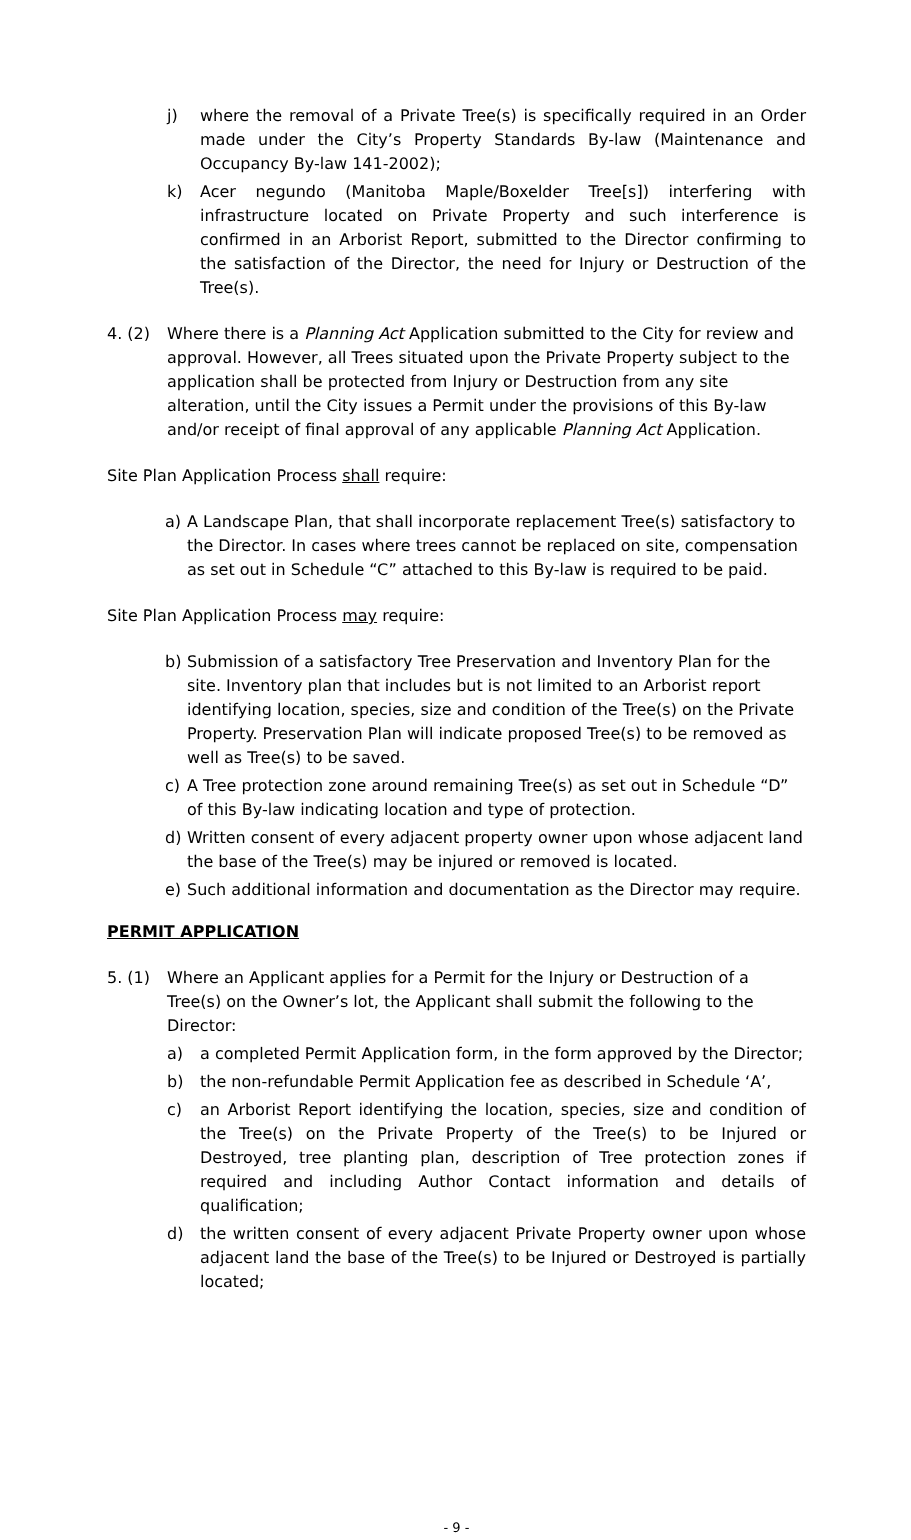j) where the removal of a Private Tree(s) is specifically required in an Order made under the City’s Property Standards By-law (Maintenance and Occupancy By-law 141-2002);
k) Acer negundo (Manitoba Maple/Boxelder Tree[s]) interfering with infrastructure located on Private Property and such interference is confirmed in an Arborist Report, submitted to the Director confirming to the satisfaction of the Director, the need for Injury or Destruction of the Tree(s).
4. (2) Where there is a Planning Act Application submitted to the City for review and approval. However, all Trees situated upon the Private Property subject to the application shall be protected from Injury or Destruction from any site alteration, until the City issues a Permit under the provisions of this By-law and/or receipt of final approval of any applicable Planning Act Application.
Site Plan Application Process shall require:
a) A Landscape Plan, that shall incorporate replacement Tree(s) satisfactory to the Director. In cases where trees cannot be replaced on site, compensation as set out in Schedule “C” attached to this By-law is required to be paid.
Site Plan Application Process may require:
b) Submission of a satisfactory Tree Preservation and Inventory Plan for the site. Inventory plan that includes but is not limited to an Arborist report identifying location, species, size and condition of the Tree(s) on the Private Property. Preservation Plan will indicate proposed Tree(s) to be removed as well as Tree(s) to be saved.
c) A Tree protection zone around remaining Tree(s) as set out in Schedule “D” of this By-law indicating location and type of protection.
d) Written consent of every adjacent property owner upon whose adjacent land the base of the Tree(s) may be injured or removed is located.
e) Such additional information and documentation as the Director may require.
PERMIT APPLICATION
5. (1) Where an Applicant applies for a Permit for the Injury or Destruction of a Tree(s) on the Owner’s lot, the Applicant shall submit the following to the Director:
a) a completed Permit Application form, in the form approved by the Director;
b) the non-refundable Permit Application fee as described in Schedule ‘A’,
c) an Arborist Report identifying the location, species, size and condition of the Tree(s) on the Private Property of the Tree(s) to be Injured or Destroyed, tree planting plan, description of Tree protection zones if required and including Author Contact information and details of qualification;
d) the written consent of every adjacent Private Property owner upon whose adjacent land the base of the Tree(s) to be Injured or Destroyed is partially located;
- 9 -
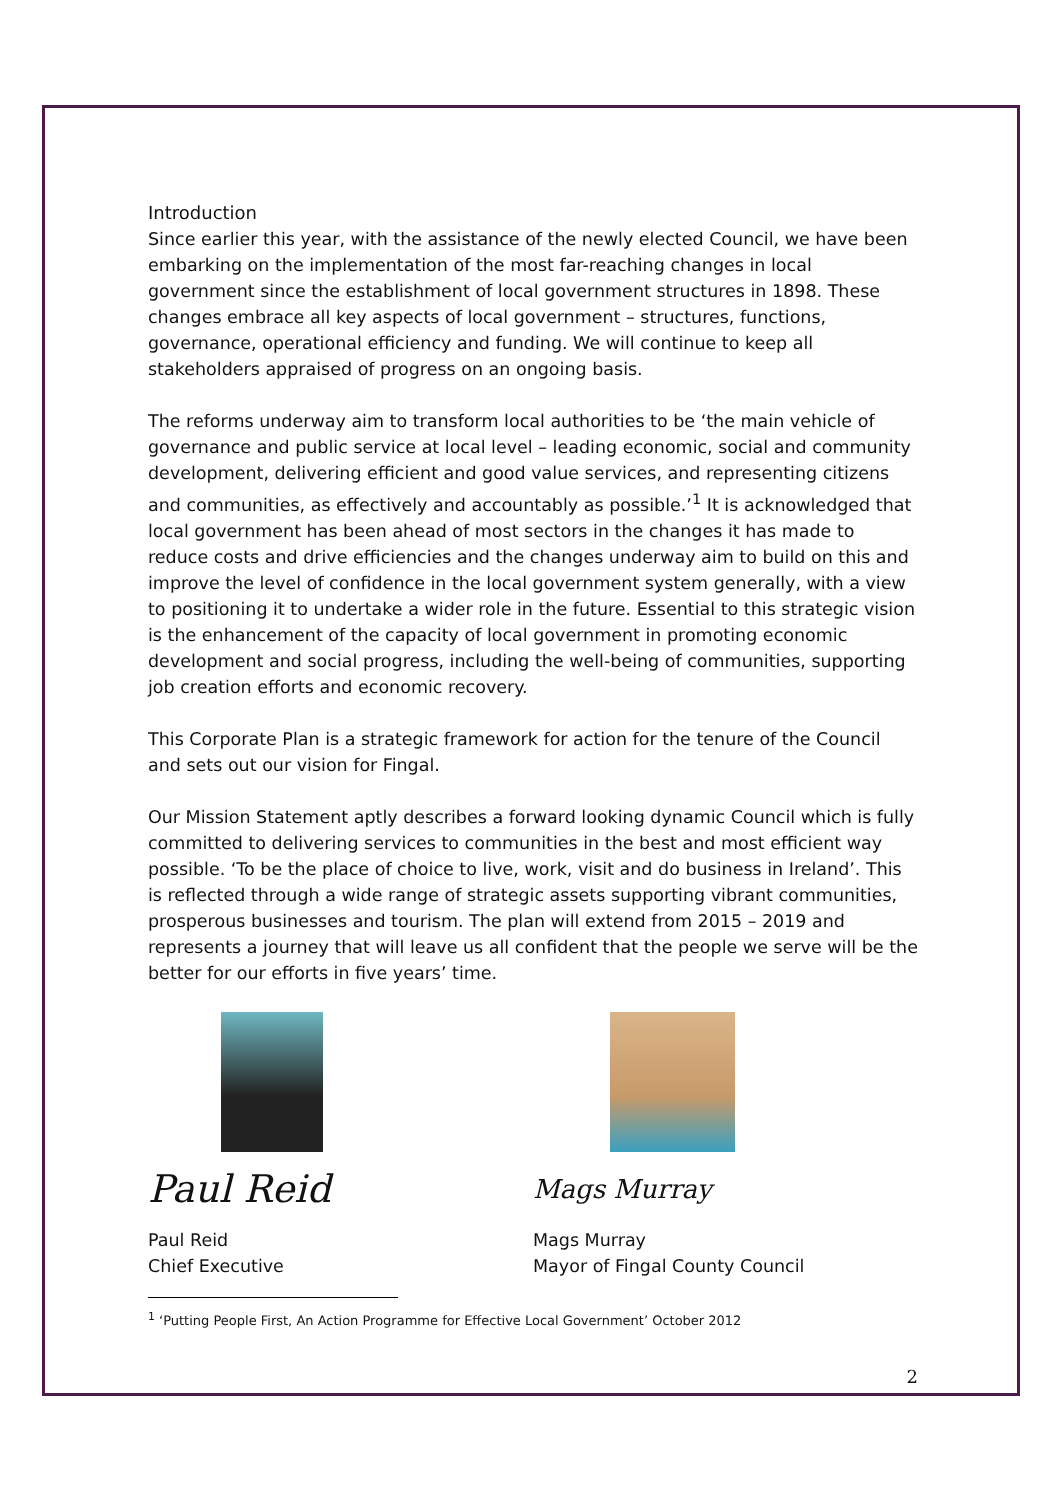Introduction
Since earlier this year, with the assistance of the newly elected Council, we have been embarking on the implementation of the most far-reaching changes in local government since the establishment of local government structures in 1898. These changes embrace all key aspects of local government – structures, functions, governance, operational efficiency and funding. We will continue to keep all stakeholders appraised of progress on an ongoing basis.
The reforms underway aim to transform local authorities to be ‘the main vehicle of governance and public service at local level – leading economic, social and community development, delivering efficient and good value services, and representing citizens and communities, as effectively and accountably as possible.’<sup>1</sup> It is acknowledged that local government has been ahead of most sectors in the changes it has made to reduce costs and drive efficiencies and the changes underway aim to build on this and improve the level of confidence in the local government system generally, with a view to positioning it to undertake a wider role in the future. Essential to this strategic vision is the enhancement of the capacity of local government in promoting economic development and social progress, including the well-being of communities, supporting job creation efforts and economic recovery.
This Corporate Plan is a strategic framework for action for the tenure of the Council and sets out our vision for Fingal.
Our Mission Statement aptly describes a forward looking dynamic Council which is fully committed to delivering services to communities in the best and most efficient way possible. ‘To be the place of choice to live, work, visit and do business in Ireland’. This is reflected through a wide range of strategic assets supporting vibrant communities, prosperous businesses and tourism. The plan will extend from 2015 – 2019 and represents a journey that will leave us all confident that the people we serve will be the better for our efforts in five years’ time.
Paul Reid
Paul Reid
Chief Executive
Mags Murray
Mags Murray
Mayor of Fingal County Council
<sup>1</sup> ‘Putting People First, An Action Programme for Effective Local Government’ October 2012
2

* * * * * * * * *

_Directions_
Reproduce the whole listing above character for character; pictures do not belong in it.

_Answer for this exercise_
j) where the removal of a Private Tree(s) is specifically required in an Order made under the City’s Property Standards By-law (Maintenance and Occupancy By-law 141-2002);
k) Acer negundo (Manitoba Maple/Boxelder Tree[s]) interfering with infrastructure located on Private Property and such interference is confirmed in an Arborist Report, submitted to the Director confirming to the satisfaction of the Director, the need for Injury or Destruction of the Tree(s).
4. (2) Where there is a Planning Act Application submitted to the City for review and approval. However, all Trees situated upon the Private Property subject to the application shall be protected from Injury or Destruction from any site alteration, until the City issues a Permit under the provisions of this By-law and/or receipt of final approval of any applicable Planning Act Application.
Site Plan Application Process shall require:
a) A Landscape Plan, that shall incorporate replacement Tree(s) satisfactory to the Director. In cases where trees cannot be replaced on site, compensation as set out in Schedule “C” attached to this By-law is required to be paid.
Site Plan Application Process may require:
b) Submission of a satisfactory Tree Preservation and Inventory Plan for the site. Inventory plan that includes but is not limited to an Arborist report identifying location, species, size and condition of the Tree(s) on the Private Property. Preservation Plan will indicate proposed Tree(s) to be removed as well as Tree(s) to be saved.
c) A Tree protection zone around remaining Tree(s) as set out in Schedule “D” of this By-law indicating location and type of protection.
d) Written consent of every adjacent property owner upon whose adjacent land the base of the Tree(s) may be injured or removed is located.
e) Such additional information and documentation as the Director may require.
PERMIT APPLICATION
5. (1) Where an Applicant applies for a Permit for the Injury or Destruction of a Tree(s) on the Owner’s lot, the Applicant shall submit the following to the Director:
a) a completed Permit Application form, in the form approved by the Director;
b) the non-refundable Permit Application fee as described in Schedule ‘A’,
c) an Arborist Report identifying the location, species, size and condition of the Tree(s) on the Private Property of the Tree(s) to be Injured or Destroyed, tree planting plan, description of Tree protection zones if required and including Author Contact information and details of qualification;
d) the written consent of every adjacent Private Property owner upon whose adjacent land the base of the Tree(s) to be Injured or Destroyed is partially located;
- 9 -
Introduction
Since earlier this year, with the assistance of the newly elected Council, we have been embarking on the implementation of the most far-reaching changes in local government since the establishment of local government structures in 1898. These changes embrace all key aspects of local government – structures, functions, governance, operational efficiency and funding. We will continue to keep all stakeholders appraised of progress on an ongoing basis.
The reforms underway aim to transform local authorities to be ‘the main vehicle of governance and public service at local level – leading economic, social and community development, delivering efficient and good value services, and representing citizens and communities, as effectively and accountably as possible.’<sup>1</sup> It is acknowledged that local government has been ahead of most sectors in the changes it has made to reduce costs and drive efficiencies and the changes underway aim to build on this and improve the level of confidence in the local government system generally, with a view to positioning it to undertake a wider role in the future. Essential to this strategic vision is the enhancement of the capacity of local government in promoting economic development and social progress, including the well-being of communities, supporting job creation efforts and economic recovery.
This Corporate Plan is a strategic framework for action for the tenure of the Council and sets out our vision for Fingal.
Our Mission Statement aptly describes a forward looking dynamic Council which is fully committed to delivering services to communities in the best and most efficient way possible. ‘To be the place of choice to live, work, visit and do business in Ireland’. This is reflected through a wide range of strategic assets supporting vibrant communities, prosperous businesses and tourism. The plan will extend from 2015 – 2019 and represents a journey that will leave us all confident that the people we serve will be the better for our efforts in five years’ time.
Paul Reid
Paul Reid
Chief Executive
Mags Murray
Mags Murray
Mayor of Fingal County Council
<sup>1</sup> ‘Putting People First, An Action Programme for Effective Local Government’ October 2012
2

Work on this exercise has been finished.